Константин Сергеевич и здесь идет от правды чувств и характеров персонажей. Мебель может быть обозначена веревочными силуэтами, но, когда исполнитель главной роли Леонидов переставил стул без внутреннего оправдания, просто по указанию режиссера, режиссер сразу же поправляет его: «Найти повод. Например, так сердит на жену, что не хочет сидеть за одним столом». Автор все время подчеркивает абсурдность мелких желаний, мелких действий Человека и всех людей своей пьесы: в углу стоит Некто в сером, бесстрастно отмеривающий жизнь, свеча-жизнь неумолимо сгорает, укорачивается, а люди заняты обогащением, балами, завтраками. Человек ворчит на жену, которая пролила молоко, а свеча его жизни все уменьшается…

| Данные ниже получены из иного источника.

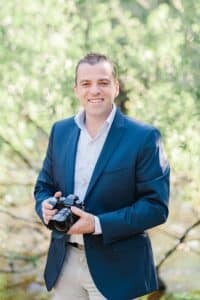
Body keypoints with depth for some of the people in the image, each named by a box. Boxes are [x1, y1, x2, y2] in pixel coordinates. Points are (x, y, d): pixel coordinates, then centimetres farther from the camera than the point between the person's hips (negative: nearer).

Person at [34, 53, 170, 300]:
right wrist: (46, 206, -9)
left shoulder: (144, 138, -9)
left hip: (115, 268, -4)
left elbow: (156, 206, -12)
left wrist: (98, 224, -21)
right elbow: (44, 185, 16)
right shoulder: (60, 131, 8)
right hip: (64, 263, 5)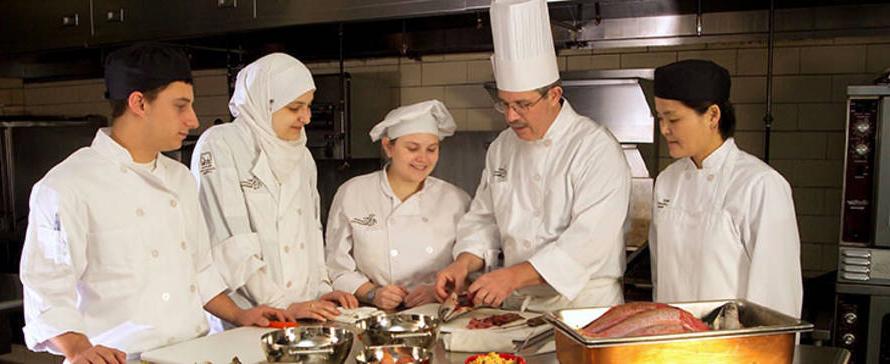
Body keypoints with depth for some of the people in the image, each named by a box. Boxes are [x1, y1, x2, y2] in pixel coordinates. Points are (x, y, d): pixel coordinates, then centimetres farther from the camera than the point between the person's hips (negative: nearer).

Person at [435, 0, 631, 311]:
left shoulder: (596, 147, -10)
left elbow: (590, 240, -18)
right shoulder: (502, 147, 11)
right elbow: (483, 218, 16)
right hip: (517, 305, 5)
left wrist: (513, 276, -23)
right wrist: (464, 263, -2)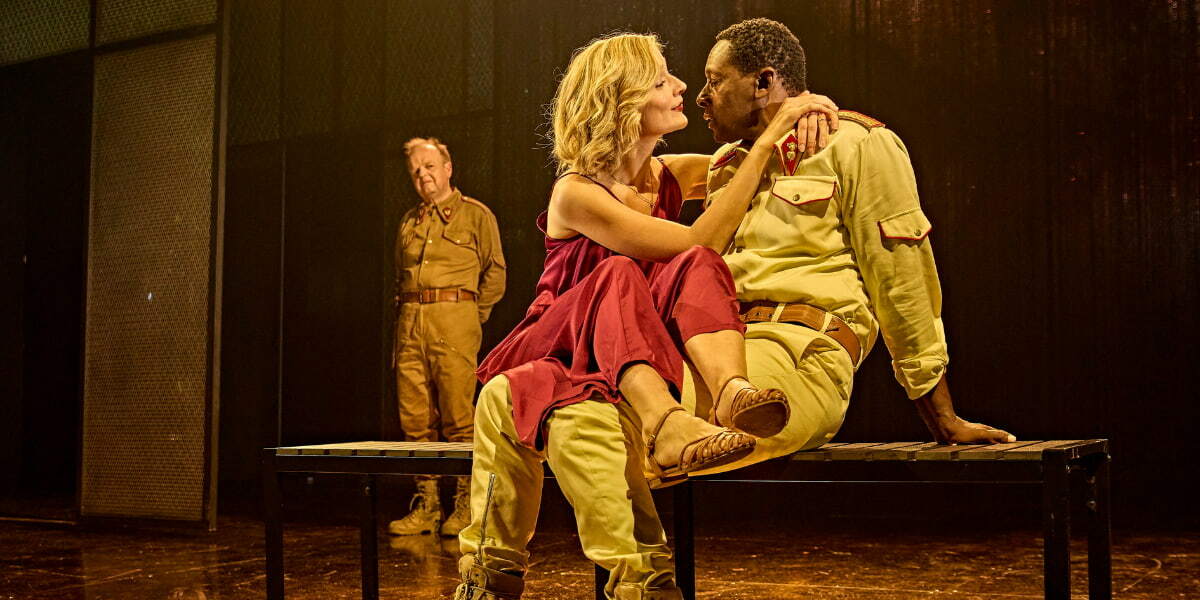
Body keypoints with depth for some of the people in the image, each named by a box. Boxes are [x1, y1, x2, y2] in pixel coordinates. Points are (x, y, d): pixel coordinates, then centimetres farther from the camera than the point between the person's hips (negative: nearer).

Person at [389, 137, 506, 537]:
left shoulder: (476, 215, 7)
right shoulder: (409, 222, 22)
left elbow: (495, 271, 3)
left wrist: (471, 316, 0)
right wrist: (403, 321, 12)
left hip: (454, 321, -5)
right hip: (410, 324, 5)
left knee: (459, 417, -8)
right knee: (415, 419, 2)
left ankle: (466, 505, -2)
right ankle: (426, 506, 9)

Станиславский развертывает этот эпизод в сцену, он заставляет Леонидова не подхватывать каплю молока — осторожно слизать ее с шеи женщины. В основе заострения, гротеска должна лежать все та же единая, всегда необходимая правда жизни: «Целая отдельная сцена (большая) — лизание шеи: он это делает не для того, чтобы целовать и кокетничать с нею, а для того, чтобы действительно спасти лишнюю каплю. Все это проделывается очень (Станиславский подчеркивает это слово) деловито и серьезно, точно операция».

Но совершенно как в работе над «Драмой жизни», реальность задач и указаний Станиславского подчеркивает плоскостность самой пьесы, расчетливый рационализм авторского решения. Сама поэтика символистской драматургии, достаточно полно развитая в данной пьесе Андреева, в основе своей глубоко чужда Станиславскому. Осуществление технических, живописных задач ненадолго захватывает его; люди-силуэты, которые мерно и зловеще двигаются под музыку Саца, картонны сравнительно с тем великим сальвиниевским искусством трагедии, которое мечтает возродить на сцене Станиславский. Мейерхольд ставит одновременно ту же пьесу в петербургском театре Комиссаржевской — декорации принадлежат другому художнику, пространственное, пластическое, звуковое решение его иное, и все же спектакли схожи отсутствием в них истинной актерской правды, живого волнения. «Жизнь Человека» в Художественном театре осуществляет мечтания Станиславского и Мейерхольда в Студии на Поварской и, осуществляя, доказывает их чуждость самой природе, истинной основе таланта Станиславского.